◆ **EXERCISE MATERIALS**
━━━━━━

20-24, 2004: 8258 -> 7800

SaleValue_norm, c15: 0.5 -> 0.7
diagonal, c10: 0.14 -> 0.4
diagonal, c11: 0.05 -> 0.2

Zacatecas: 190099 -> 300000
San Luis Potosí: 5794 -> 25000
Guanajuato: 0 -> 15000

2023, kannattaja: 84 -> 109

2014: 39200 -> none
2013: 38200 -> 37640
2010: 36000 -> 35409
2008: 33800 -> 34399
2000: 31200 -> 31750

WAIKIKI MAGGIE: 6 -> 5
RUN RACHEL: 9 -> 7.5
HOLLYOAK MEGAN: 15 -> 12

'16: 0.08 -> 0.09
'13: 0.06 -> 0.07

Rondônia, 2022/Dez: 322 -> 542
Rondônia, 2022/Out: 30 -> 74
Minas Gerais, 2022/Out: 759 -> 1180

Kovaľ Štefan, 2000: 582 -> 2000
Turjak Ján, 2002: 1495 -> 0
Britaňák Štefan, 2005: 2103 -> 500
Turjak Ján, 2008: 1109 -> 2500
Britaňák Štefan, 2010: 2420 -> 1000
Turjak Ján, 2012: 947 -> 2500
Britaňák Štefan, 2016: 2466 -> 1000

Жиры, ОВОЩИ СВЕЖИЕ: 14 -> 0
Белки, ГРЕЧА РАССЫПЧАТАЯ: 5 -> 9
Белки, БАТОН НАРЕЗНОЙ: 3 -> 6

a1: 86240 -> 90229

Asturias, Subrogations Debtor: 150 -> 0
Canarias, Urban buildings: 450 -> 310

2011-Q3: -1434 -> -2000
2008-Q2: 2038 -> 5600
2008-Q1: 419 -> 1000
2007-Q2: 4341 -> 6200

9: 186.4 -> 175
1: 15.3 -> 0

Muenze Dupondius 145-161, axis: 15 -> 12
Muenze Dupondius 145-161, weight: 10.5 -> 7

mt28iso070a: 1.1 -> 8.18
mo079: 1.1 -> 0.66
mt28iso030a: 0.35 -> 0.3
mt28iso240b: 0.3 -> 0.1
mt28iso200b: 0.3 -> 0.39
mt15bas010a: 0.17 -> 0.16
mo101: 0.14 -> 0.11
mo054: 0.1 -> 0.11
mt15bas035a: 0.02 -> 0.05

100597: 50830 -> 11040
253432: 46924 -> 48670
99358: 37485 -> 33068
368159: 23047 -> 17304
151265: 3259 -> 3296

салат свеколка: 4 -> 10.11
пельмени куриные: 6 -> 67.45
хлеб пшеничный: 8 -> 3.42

━━━━━━

◆ **PROBLEM REQUIREMENTS**
Output the line bearing "Canarias, Urban buildings: 450 -> 310" along with all the lines after it through the end of the entries, exactly, and no other lines.

◆ **RESULT FOR THIS TASK**
Canarias, Urban buildings: 450 -> 310

2011-Q3: -1434 -> -2000
2008-Q2: 2038 -> 5600
2008-Q1: 419 -> 1000
2007-Q2: 4341 -> 6200

9: 186.4 -> 175
1: 15.3 -> 0

Muenze Dupondius 145-161, axis: 15 -> 12
Muenze Dupondius 145-161, weight: 10.5 -> 7

mt28iso070a: 1.1 -> 8.18
mo079: 1.1 -> 0.66
mt28iso030a: 0.35 -> 0.3
mt28iso240b: 0.3 -> 0.1
mt28iso200b: 0.3 -> 0.39
mt15bas010a: 0.17 -> 0.16
mo101: 0.14 -> 0.11
mo054: 0.1 -> 0.11
mt15bas035a: 0.02 -> 0.05

100597: 50830 -> 11040
253432: 46924 -> 48670
99358: 37485 -> 33068
368159: 23047 -> 17304
151265: 3259 -> 3296

салат свеколка: 4 -> 10.11
пельмени куриные: 6 -> 67.45
хлеб пшеничный: 8 -> 3.42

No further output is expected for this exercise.